Dylan Thomas Award Longlist Celebration – The Coiled Serpent by Camilla Grudova

Although it just missed out on my books of the year, Camilla Grudova’s first novel, Children of Paradise, set in a run-down indie cinema was one of my most memorable reads of 2022, so when the longlist for this year’s Swansea University Dylan Thomas Prize was announced I was naturally attracted to her book of short stories, The Coiled Serpent.

To say that the stories in this book are arresting is one thing. They’re full of horror, they’re full of blood and shit too – literally, these stories are very scatalogical. They’re obsessed with food, especially raw meat (and cannibalism!); there are poisons and mould everywhere, physically and psychologically. There is nothing pretty or nice about any of them! It wasn’t pleasant to read these stories, but they are entirely original and compelling in their gruesomeness.
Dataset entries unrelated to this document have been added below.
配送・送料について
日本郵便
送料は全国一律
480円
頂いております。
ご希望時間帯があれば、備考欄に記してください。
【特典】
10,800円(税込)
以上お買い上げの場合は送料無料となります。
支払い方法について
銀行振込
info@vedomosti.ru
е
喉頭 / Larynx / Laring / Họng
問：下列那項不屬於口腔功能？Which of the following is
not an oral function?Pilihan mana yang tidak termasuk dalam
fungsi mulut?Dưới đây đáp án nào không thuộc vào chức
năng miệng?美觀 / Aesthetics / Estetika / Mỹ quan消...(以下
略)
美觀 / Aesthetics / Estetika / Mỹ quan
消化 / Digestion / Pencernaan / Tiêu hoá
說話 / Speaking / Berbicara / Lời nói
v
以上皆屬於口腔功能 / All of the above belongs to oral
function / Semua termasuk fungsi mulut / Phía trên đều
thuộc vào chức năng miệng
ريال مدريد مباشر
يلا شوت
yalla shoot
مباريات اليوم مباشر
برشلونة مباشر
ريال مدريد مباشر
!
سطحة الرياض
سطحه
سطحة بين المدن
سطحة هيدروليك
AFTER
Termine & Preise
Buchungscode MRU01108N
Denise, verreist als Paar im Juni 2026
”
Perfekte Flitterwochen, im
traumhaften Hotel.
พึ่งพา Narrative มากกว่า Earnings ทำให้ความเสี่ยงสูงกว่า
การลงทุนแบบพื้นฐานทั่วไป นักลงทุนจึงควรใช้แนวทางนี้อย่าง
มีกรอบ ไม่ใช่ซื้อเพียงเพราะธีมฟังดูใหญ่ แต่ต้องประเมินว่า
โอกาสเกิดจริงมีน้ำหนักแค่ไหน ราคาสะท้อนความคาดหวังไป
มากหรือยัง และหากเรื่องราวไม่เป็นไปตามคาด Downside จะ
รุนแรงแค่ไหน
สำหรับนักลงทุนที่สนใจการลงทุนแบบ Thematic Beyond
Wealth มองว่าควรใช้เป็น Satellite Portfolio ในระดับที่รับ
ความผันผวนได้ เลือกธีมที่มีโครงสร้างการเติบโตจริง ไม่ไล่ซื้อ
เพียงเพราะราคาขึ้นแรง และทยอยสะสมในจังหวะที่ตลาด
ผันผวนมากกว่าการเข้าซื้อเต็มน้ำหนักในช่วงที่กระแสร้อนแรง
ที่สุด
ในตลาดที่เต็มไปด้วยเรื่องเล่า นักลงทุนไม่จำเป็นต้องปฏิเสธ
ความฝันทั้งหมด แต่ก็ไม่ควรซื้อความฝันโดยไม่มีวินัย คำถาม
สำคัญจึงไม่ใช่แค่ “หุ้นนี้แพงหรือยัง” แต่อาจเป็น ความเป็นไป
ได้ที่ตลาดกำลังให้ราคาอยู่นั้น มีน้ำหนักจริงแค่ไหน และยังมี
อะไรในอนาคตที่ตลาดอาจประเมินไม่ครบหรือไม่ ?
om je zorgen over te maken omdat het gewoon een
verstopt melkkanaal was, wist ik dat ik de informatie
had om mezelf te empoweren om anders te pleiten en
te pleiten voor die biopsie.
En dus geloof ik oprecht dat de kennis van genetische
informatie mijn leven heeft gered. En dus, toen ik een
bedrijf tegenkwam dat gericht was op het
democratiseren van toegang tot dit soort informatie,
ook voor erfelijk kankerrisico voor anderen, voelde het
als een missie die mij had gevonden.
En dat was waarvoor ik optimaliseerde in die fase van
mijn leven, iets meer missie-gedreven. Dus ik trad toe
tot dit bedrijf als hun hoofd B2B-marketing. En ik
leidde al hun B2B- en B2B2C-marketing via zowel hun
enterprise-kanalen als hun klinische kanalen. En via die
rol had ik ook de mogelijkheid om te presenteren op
Grudova is Canadian but lives in Edinburgh, and I wondered whether she’d experienced Alasdair Gray’s Poor Things. Having just watched the excellent film, Grudova’s dead-pan style in many of these stories made me think of how Gray’s Bella Baxter would make sense of the scenario; there are many similarities and that child-like way of description at times. In one story, a young woman masturbates on the nose of a bust of Mayakovsky, which develops “an off-white, green-tinged skin” – I recalled Bella’s discovery of said act in the film! The title story though, made me think of the Python’s ‘Mr Creosote’ – ‘say no more’!
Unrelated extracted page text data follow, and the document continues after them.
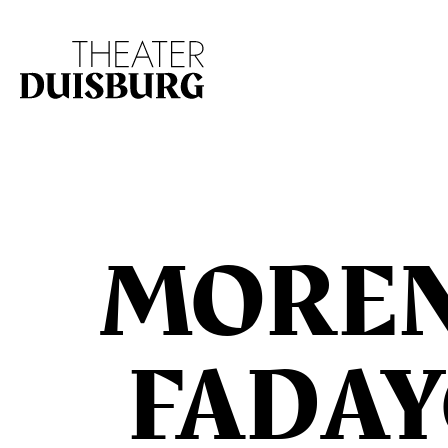
Zur Hauptnavigation springen
Zum Hauptinhalt s
MOREN
FADA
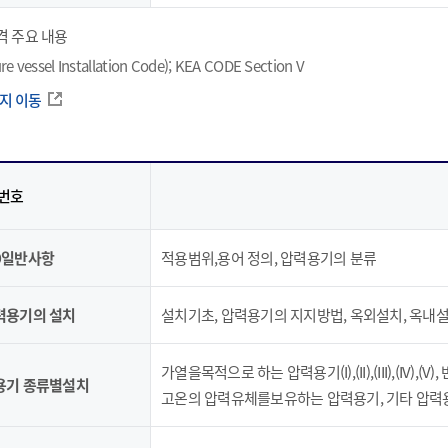
격 주요 내용
re vessel Installation Code); KEA CODE Section V
지 이동
번호
00일반사항
적용범위,용어 정의, 압력용기의 분류
압력용기의 설치
설치기초, 압력용기의 지지방법, 옥외설치, 옥내
가열을목적으로 하는 압력용기(I),(II),(III),(I
력용기 종류별설치
고온의 압력유체를보유하는 압력용기, 기타 압력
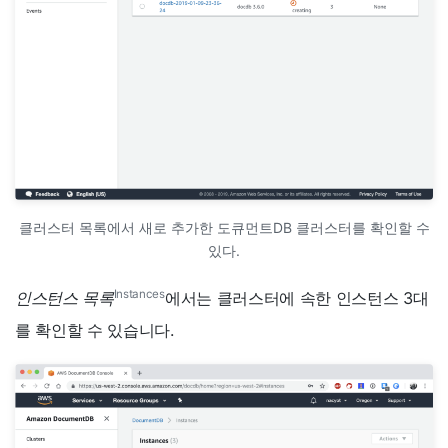
클러스터 목록에서 새로 추가한 도큐먼트DB 클러스터를 확인할 수
있다.
Instances
인스턴스 목록
에서는 클러스터에 속한 인스턴스 3대
를 확인할 수 있습니다.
Let me pick out a few other illustrative quotes. In one story with a long title a woman has many children with different artists…
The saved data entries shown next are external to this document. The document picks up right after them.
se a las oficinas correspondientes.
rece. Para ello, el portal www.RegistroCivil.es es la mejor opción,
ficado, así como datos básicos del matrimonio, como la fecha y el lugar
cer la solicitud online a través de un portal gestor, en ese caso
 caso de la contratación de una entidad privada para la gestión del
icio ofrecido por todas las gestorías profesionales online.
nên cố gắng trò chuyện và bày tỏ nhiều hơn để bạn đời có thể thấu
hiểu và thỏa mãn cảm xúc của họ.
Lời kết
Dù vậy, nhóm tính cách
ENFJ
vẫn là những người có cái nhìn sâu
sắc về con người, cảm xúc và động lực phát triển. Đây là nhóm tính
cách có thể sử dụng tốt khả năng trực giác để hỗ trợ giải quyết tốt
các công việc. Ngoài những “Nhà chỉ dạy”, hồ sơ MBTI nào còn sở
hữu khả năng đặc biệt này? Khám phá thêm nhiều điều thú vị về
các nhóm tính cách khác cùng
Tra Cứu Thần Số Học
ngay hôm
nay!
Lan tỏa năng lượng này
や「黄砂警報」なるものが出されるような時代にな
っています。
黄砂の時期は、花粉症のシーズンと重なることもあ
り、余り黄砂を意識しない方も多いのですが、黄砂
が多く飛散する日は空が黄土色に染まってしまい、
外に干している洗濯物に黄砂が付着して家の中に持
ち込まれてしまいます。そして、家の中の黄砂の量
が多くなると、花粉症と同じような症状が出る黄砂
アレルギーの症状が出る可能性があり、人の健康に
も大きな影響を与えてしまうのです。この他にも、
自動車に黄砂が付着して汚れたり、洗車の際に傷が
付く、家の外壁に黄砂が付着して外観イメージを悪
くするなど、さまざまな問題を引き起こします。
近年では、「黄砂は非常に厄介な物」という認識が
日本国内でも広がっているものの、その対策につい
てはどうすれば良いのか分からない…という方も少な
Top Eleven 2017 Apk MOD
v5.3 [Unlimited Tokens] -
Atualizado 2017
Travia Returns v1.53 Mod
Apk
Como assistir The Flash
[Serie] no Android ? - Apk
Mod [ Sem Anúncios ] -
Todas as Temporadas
After the fourth child she had started to name her children after objects she wanted but could not afford: Piano, Stove, Grand Fern. The children grew to resemble the objects they stood in for. Piano was a girl with a wide mouth and large, orderly teeth. She ate with her mouth open, grinned and talked all the time. She liked sweets, which turned a tooth or two black. […] Most cruelly, Jenny named a little boy Dog after she was unable to decide what kind of dog she wished for. The boy mainly liked to eat meat, which they could not afford often.

In ‘The Poison Garden’ Lil runs a Tudor museum in Margate which has a poison garden. Tom is married to Esme, and steals from it with bad intent:

It was lucky that in the kind of food she liked – vegetable ‘bowls’, Asian soups, salads – the abortifacients he was secretly feeding her were easy to hide.

In ‘The Meat Eater’ the narrator starts by telling us about herself,

I was thirty-four years old, overweight, ugly and had a high IQ. I dropped out of my PhD on the feminist modernist poet H.D. and had stopped eating all food except for meat and fish. It has improved all my health problems, including acne, eczema, tremors and epilectic seizures that once left me bedridden for days. I have lost a lot of weight, but this has just made me a different sort of ugly. My nose looks bigger and my eyeballs stick out.

She also describes the last man she slept with, (he wore Star Wars pyjamas).

He didn’t like my looks and he wasn’t interested in my personality. I was just a hole.

These stories are dark, visceral, visually often horrific, there’s little convention to them, yet they have a beguiling simplicity, and the themes that run through them give a continuity as a collection. Reading them was certainly an experience! I now need to go back to Grudova’s first collection, The Doll’s Alphabet which preceded her novel, and I will definitely look forward to whatever she produces next.

Source: Review copy – thank you! Atlantic Books hardback, 198 pages.

BUY at Blackwell’s via my affiliate link (free UK P&P)

9 thoughts on “Dylan Thomas Award Longlist Celebration – The Coiled Serpent by Camilla Grudova

    • AnnaBookBel says:

      Urban folk horror and an anarchic setting covered in shit and mould! Not nice, but compelling to read though I grimaced at the disgusting bits!

  1. Elle says:

    [blinks repeatedly] This sounds *highly* memorable! I’m interested by the setup of The Poison Garden—like an inverted, twisted Rapunzel (which opens with a man stealing vegetables that his wife craves during pregnancy).